**PASSAGE GIVEN:**
━━━

Re: POC: Cleaning up orphaned files using undo logs - Mailing list pgsql-hackers

On Mon, Jul 8, 2019 at 6:57 AM Amit Kapila <amit.kapila16@gmail.com> wrote:
> I didn't have other use cases in mind and I think to some extent this
> argument holds true for existing binaryheap_allocate allocate.  If we
> want to make it more generic, then shouldn't we try to even change the
> existing binaryheap_allocate to use this new model, that way the
> binary heap allocation API will be more generic?

No.  binaryheap_allocate is fine for simple cases and there's no
reason that I can see to change it.

> You are right that it won't be nth smallest element from the queue and
> we don't even care for that here.  The peeking logic is not to find
> the next prioritized element but to check if we can find some element
> for the same database in the next few entries to avoid frequent undo
> worker restart.

You *should* care for that here. The whole purpose of a binary heap is
to help us choose which task we should do first and which ones should
be done later.  I don't see why it's OK to decide that we only care
about doing the tasks in priority order sometimes, and other times
it's OK to just pick semi-randomly.

> This is a good test scenario, but I think it has not been considered
> that there are multiple queues and we peek into each one.

I think that makes very little difference, so I don't see why it
should be considered. It's true that this will sometimes mask the
problem, but so what? An algorithm that works 90% of the time is not
much better than one that works 80% of the time, and neither is the
caliber of work we are expecting to see in PostgreSQL.

> I think we should once try with the actual program which can test such
> a scenario on the undo patches before reaching any conclusion.  I or
> one of my colleague will work on this and report back the results.

━━━

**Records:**
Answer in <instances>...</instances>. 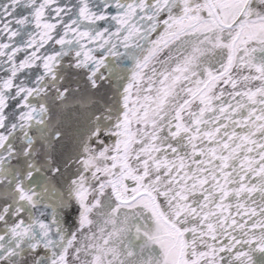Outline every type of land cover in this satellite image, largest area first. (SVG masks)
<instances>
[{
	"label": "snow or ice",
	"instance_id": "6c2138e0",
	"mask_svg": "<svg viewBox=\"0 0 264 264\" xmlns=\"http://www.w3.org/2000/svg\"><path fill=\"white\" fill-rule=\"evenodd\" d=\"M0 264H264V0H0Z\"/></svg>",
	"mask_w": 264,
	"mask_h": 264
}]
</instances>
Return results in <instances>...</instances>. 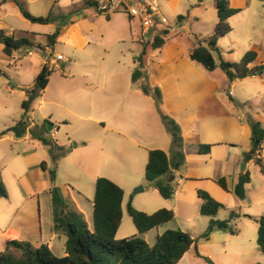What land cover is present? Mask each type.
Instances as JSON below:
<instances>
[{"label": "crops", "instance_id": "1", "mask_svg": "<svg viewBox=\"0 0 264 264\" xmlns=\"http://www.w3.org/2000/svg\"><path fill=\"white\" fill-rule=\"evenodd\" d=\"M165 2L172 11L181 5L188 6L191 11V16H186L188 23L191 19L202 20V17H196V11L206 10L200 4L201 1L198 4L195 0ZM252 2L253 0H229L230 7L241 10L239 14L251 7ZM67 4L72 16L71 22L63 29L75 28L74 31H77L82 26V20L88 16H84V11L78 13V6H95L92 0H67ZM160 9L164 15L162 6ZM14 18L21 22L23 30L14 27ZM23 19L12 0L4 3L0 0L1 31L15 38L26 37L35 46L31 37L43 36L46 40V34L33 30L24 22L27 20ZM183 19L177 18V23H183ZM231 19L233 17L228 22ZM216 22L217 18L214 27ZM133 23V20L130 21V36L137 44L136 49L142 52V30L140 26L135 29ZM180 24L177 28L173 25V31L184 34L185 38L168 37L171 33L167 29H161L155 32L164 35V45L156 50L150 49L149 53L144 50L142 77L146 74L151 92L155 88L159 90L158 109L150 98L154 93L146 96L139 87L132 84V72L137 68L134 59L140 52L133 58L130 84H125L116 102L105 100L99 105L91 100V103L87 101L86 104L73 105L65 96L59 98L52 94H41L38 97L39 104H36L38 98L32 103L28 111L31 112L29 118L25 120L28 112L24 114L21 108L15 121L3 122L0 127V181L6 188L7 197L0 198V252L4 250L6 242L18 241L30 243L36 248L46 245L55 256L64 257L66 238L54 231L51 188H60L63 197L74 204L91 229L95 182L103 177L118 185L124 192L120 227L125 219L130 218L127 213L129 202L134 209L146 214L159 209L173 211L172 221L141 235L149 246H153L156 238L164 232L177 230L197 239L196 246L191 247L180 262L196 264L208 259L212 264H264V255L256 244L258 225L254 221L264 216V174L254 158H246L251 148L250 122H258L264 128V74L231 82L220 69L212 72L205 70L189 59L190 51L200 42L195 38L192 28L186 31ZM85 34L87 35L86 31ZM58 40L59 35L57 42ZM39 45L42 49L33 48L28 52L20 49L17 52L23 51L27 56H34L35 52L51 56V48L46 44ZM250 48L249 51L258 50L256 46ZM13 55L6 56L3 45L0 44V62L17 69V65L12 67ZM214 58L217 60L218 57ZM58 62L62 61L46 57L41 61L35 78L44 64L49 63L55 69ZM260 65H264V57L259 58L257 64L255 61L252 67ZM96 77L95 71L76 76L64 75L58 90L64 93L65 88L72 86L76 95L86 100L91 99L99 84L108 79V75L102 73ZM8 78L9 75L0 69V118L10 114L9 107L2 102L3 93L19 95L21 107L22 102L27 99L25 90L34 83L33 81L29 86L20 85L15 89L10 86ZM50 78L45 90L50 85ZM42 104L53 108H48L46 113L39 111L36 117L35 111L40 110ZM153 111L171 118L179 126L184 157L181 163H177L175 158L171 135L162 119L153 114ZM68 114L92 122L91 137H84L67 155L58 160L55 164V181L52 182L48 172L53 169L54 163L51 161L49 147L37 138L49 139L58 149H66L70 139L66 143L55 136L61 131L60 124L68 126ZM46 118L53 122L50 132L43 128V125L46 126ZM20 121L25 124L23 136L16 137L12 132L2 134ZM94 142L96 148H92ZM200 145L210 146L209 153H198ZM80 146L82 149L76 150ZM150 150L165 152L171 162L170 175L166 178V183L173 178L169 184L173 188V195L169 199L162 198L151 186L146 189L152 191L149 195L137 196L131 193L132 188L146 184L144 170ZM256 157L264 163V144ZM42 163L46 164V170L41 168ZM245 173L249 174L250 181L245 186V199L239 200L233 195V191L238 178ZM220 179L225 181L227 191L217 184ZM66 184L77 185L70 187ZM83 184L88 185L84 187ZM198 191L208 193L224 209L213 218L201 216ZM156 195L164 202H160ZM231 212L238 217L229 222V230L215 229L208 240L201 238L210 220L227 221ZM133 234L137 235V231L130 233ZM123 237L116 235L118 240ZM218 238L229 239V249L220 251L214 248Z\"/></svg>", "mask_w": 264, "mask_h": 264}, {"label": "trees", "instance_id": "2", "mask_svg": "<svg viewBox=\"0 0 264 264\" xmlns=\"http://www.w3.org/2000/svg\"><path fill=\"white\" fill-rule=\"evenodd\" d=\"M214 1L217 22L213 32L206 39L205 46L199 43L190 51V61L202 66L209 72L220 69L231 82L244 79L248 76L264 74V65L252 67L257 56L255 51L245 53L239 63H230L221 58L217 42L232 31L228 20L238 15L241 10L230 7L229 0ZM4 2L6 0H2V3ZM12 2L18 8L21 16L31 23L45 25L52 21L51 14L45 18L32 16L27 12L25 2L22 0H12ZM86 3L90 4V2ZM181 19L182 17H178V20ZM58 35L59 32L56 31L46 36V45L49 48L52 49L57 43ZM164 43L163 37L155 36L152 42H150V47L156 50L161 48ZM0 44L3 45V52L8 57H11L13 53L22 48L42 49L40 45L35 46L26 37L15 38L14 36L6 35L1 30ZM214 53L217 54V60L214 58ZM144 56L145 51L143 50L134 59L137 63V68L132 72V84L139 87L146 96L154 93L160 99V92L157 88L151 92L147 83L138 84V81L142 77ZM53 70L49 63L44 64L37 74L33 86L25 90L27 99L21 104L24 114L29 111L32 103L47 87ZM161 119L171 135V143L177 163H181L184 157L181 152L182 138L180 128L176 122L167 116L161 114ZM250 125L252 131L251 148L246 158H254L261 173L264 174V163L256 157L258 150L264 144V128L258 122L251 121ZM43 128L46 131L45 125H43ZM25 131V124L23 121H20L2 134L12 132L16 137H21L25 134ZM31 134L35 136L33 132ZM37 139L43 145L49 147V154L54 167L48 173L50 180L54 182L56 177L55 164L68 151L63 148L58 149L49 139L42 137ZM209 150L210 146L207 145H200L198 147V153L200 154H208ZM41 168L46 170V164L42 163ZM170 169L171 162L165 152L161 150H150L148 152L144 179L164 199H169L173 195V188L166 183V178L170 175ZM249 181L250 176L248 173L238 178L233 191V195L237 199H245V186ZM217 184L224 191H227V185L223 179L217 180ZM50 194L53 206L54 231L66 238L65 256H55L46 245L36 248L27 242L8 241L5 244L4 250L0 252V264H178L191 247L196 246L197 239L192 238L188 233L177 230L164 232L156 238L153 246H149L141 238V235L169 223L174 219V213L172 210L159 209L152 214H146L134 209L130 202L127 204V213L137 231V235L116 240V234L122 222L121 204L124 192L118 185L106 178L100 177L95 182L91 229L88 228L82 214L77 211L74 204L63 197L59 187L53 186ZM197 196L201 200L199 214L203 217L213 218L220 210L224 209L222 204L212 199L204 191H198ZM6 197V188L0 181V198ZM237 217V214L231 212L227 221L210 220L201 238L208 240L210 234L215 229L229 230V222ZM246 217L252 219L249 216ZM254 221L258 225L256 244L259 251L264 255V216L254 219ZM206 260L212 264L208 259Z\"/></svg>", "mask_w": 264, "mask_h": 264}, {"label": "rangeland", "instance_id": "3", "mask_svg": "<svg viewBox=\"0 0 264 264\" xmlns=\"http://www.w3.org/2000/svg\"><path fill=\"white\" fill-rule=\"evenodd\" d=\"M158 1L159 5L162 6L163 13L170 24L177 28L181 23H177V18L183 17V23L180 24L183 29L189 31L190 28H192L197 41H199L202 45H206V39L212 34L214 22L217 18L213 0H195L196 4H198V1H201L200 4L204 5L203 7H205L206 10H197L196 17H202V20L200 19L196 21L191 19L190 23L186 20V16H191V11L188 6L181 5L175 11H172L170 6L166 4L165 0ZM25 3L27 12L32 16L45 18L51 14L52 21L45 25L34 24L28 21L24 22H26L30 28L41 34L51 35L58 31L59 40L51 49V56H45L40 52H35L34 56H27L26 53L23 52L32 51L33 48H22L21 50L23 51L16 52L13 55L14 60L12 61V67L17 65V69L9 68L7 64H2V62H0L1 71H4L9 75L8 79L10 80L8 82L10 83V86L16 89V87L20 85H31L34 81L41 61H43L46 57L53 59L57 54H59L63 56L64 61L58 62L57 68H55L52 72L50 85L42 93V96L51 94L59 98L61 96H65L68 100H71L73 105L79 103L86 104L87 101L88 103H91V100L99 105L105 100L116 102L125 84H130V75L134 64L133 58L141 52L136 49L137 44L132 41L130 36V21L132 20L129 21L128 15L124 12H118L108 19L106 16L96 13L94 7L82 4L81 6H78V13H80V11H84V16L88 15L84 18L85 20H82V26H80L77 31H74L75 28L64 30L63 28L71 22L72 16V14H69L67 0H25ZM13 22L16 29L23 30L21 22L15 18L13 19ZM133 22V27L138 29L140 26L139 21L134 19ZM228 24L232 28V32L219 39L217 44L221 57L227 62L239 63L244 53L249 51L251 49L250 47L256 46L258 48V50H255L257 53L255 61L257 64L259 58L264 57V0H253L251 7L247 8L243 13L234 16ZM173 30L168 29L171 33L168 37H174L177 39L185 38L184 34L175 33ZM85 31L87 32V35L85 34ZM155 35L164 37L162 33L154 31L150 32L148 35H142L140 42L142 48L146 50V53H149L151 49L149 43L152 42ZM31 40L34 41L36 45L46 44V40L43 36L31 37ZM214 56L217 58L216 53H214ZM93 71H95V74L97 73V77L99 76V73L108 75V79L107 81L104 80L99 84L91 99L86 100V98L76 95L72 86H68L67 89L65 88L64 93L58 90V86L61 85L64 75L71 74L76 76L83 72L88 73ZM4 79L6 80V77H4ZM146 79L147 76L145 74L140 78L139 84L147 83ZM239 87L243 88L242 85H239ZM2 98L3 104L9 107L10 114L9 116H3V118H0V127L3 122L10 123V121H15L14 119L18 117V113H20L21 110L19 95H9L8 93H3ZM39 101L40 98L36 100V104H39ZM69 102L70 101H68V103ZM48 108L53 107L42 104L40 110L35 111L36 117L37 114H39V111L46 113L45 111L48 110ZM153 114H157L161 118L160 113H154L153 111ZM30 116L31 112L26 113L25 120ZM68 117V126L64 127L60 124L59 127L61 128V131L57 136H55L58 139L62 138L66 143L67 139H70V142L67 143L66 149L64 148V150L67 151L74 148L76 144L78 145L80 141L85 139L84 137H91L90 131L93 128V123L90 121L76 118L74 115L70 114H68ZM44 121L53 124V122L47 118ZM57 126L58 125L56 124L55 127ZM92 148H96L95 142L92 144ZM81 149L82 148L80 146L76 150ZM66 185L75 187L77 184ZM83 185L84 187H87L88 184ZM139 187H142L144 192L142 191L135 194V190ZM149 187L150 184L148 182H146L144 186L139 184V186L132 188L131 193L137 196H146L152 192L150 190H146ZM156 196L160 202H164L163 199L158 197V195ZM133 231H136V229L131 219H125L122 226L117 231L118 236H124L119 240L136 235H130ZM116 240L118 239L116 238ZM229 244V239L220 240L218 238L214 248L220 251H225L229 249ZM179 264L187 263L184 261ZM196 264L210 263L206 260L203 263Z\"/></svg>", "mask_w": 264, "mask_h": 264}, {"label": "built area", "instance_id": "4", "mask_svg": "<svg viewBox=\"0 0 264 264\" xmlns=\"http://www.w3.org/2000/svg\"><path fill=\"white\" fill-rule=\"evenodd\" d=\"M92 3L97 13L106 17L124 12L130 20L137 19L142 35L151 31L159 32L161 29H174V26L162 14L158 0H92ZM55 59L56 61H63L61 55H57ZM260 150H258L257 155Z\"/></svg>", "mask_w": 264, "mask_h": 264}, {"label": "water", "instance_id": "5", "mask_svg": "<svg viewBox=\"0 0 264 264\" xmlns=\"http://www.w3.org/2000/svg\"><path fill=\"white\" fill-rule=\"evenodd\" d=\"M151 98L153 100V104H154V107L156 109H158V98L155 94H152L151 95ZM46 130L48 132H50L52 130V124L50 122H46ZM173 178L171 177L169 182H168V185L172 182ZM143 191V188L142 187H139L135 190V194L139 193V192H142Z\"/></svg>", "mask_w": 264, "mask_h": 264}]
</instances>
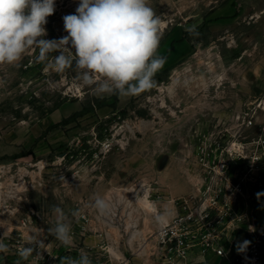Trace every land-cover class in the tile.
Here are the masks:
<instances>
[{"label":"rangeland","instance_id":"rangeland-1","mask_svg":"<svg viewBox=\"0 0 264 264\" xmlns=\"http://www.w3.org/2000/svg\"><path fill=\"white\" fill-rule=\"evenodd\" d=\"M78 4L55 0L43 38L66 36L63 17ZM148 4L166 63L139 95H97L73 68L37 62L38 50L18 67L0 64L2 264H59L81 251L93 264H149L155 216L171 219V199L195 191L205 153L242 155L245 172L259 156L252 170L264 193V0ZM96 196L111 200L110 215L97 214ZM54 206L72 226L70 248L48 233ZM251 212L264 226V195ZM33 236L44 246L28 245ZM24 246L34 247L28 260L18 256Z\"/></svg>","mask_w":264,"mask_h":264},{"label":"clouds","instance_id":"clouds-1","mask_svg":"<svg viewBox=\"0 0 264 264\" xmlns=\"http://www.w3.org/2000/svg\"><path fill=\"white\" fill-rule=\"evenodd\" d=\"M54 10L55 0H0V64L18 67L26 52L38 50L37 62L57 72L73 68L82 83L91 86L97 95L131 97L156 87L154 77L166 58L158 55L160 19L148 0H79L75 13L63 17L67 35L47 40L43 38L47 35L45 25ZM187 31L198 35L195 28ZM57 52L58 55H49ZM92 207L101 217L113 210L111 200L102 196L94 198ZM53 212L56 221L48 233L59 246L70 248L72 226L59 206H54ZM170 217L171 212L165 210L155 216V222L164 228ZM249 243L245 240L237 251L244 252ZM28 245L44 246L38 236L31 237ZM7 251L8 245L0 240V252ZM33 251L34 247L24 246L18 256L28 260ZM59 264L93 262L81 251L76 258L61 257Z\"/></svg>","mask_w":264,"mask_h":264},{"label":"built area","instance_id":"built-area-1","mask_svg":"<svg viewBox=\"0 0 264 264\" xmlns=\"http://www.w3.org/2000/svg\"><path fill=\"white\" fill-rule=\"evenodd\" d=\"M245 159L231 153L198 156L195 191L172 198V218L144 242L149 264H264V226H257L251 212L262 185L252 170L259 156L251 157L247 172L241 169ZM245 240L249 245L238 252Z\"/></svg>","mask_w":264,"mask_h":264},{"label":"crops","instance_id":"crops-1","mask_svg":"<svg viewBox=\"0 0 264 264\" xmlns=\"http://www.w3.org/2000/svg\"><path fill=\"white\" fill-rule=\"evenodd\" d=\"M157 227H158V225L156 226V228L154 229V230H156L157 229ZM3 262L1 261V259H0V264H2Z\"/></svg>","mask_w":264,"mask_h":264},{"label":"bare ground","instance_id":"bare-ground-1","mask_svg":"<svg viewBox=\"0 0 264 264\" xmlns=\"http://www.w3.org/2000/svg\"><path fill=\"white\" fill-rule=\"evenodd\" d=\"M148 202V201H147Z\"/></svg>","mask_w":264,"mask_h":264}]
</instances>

━━━

**WORK INSTRUCTIONS:**
According to the mailing-list reply on cleaning up orphaned files with undo logs, what is the whole purpose of a binary heap?

**WORKED ANSWER:**
It helps choose which task should be done first and which ones should be done later.